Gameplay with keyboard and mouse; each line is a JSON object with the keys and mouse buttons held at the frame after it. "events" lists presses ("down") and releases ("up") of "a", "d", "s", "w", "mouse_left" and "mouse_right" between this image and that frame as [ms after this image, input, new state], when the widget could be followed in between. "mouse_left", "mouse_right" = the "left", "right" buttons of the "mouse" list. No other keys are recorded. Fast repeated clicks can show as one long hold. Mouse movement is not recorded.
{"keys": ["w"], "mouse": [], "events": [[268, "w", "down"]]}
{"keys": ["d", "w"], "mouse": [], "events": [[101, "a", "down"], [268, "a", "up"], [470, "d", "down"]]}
* * * * * * * * *
**Exercise instructions:** Every line of the data is to be retyped without alteration.

**Response area:**
Gameplay with keyboard and mouse; each line is a JSON object with the keys and mouse buttons held at the frame after it. "events" lists presses ("down") and releases ("up") of "a", "d", "s", "w", "mouse_left" and "mouse_right" between this image and that frame as [ms after this image, input, new state], when the widget could be followed in between. "mouse_left", "mouse_right" = the "left", "right" buttons of the "mouse" list. No other keys are recorded. Fast repeated clicks can show as one long hold. Mouse movement is not recorded.
{"keys": ["w"], "mouse": [], "events": [[268, "w", "down"]]}
{"keys": ["d", "w"], "mouse": [], "events": [[101, "a", "down"], [268, "a", "up"], [470, "d", "down"]]}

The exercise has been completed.